Tonight, I met my girlfriend’s brother for the first time. I have met his wife a couple times before. They come into town for regional meetings, but both times before he was at the meetings when I was at their parents’ house. Since we are engaged, everyone thought it best that I meet the final family member. Tomorrow is a meeting day, so tonight we relaxed at the family home for a meal and conversation.
Unfortunately it is not a day off for my girlfriend so she couldn’t join us. I sent her a message today telling her I was worried because sometimes brothers can be tougher than parents. Generally we had a good time; although my Japanese felt a little off today, probably because I had a lot of difficult planning meetings today where people pretended to not understand something rather than just telling me my way was impossible. (That always leaves me a little disoriented because I keep second guessing my explanations until I figure out their true meaning.)
As always, the food was delightful and ample.
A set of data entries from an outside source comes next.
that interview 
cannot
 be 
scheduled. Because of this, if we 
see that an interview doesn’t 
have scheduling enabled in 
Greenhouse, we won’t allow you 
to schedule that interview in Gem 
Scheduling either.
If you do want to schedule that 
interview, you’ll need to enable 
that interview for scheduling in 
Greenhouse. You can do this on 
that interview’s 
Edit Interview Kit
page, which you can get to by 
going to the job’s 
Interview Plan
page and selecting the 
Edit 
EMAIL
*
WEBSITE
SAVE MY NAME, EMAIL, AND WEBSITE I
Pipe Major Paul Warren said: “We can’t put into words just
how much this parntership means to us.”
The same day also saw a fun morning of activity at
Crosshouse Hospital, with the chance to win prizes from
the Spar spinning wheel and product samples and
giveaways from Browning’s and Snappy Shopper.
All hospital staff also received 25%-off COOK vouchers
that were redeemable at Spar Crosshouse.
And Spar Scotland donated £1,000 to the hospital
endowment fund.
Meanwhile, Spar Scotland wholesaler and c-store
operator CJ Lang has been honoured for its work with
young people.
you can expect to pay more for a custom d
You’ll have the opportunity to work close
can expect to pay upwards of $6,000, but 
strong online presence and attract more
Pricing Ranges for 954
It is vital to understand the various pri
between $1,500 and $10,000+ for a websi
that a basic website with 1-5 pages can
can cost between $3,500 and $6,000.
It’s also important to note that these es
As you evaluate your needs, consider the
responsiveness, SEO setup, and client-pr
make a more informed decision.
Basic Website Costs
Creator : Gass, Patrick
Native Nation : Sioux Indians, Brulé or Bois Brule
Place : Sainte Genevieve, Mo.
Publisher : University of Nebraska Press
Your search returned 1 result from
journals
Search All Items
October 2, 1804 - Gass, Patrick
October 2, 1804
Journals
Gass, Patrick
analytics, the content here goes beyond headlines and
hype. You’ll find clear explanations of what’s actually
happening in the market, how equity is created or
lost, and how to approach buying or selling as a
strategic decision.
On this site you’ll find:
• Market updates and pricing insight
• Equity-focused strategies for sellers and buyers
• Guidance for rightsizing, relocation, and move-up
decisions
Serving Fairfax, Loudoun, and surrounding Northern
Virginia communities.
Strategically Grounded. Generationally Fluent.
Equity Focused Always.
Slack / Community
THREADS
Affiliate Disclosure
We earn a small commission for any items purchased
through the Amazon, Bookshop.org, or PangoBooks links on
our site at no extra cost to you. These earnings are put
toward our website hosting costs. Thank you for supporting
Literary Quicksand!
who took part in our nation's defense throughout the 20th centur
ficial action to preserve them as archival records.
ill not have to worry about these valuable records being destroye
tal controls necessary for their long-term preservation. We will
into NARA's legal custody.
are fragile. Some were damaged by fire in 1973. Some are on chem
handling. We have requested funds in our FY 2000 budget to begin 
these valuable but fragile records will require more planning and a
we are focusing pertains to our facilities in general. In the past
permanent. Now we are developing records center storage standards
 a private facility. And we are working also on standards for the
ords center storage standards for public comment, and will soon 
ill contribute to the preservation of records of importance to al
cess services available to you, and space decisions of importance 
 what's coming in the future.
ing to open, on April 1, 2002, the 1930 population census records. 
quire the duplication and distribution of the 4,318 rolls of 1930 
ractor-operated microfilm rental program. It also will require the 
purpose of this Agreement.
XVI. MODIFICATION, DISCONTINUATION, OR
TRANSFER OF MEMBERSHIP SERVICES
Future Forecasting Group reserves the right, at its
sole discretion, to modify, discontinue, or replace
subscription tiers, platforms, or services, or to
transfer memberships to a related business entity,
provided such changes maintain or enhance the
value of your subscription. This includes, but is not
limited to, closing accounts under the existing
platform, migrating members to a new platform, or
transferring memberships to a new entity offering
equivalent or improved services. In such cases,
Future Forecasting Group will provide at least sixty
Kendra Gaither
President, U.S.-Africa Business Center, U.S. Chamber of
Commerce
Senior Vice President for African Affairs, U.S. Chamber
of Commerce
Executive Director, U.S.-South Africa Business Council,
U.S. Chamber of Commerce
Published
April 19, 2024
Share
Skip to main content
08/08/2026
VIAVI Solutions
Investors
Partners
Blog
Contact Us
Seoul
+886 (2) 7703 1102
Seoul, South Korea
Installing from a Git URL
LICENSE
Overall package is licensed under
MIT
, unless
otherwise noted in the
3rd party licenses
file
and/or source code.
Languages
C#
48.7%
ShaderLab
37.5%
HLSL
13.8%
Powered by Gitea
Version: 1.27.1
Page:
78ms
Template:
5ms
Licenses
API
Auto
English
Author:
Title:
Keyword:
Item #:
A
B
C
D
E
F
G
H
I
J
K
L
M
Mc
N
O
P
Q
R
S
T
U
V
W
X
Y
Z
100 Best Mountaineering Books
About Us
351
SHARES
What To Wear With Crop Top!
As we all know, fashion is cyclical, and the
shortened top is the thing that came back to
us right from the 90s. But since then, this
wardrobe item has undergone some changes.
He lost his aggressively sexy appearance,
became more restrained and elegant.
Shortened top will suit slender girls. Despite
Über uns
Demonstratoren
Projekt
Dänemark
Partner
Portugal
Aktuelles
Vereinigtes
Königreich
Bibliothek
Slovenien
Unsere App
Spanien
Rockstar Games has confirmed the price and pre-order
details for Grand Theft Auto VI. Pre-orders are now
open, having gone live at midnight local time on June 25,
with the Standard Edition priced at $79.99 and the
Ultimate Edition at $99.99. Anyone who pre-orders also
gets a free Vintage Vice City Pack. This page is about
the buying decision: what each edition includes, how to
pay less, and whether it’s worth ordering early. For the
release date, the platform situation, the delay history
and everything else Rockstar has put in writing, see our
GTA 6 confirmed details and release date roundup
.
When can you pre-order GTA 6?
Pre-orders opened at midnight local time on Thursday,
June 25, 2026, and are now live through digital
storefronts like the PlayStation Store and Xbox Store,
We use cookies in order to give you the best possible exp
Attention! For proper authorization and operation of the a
Because I am sans-car, my metabolism is up and I was happy to do some eating. Over dinner we were talking about doing some pottery together because the weather is warming up. Also, I have promised to help with the firing of the kiln and they are preparing to light it in May. We keep talking about me helping split the wood, but they treat me with kid gloves, so I don’t know if I’ll ever touch an axe.
Anyhow, my future Father-in-Law brought out a plate and gave it to me. I think I ate off it last time, when I was chatting with him. During firing, split wood is continually fed into a kiln buried under a mound of earth for several days. Temperatures are usually around 1300 degrees C. Looking into the fire is amazing, it is completely wild and energetic with bright flames swirling in all directions. (Yes, it is more fun than playing with FCCs at refineries.) Ash from the wood liquefies and drips onto the pottery creating a natural glaze with an amazingly tough glassy texture.
Often I am amazed at the orderly nature of the patterns born from this chaotic maelstrom. You can see two sharp lines across the face of the plate at the edge of the two grayish colored areas. The thick drip down the back side also intrigued me. Also, good potters are sure to leave their mark on the bottom: his is a diamond with a line through the middle. Before things warm up any more, I need to design my mark for future historians to identify my “great” works.
This sure beats those Elvis commemorative plates they sell on QVC.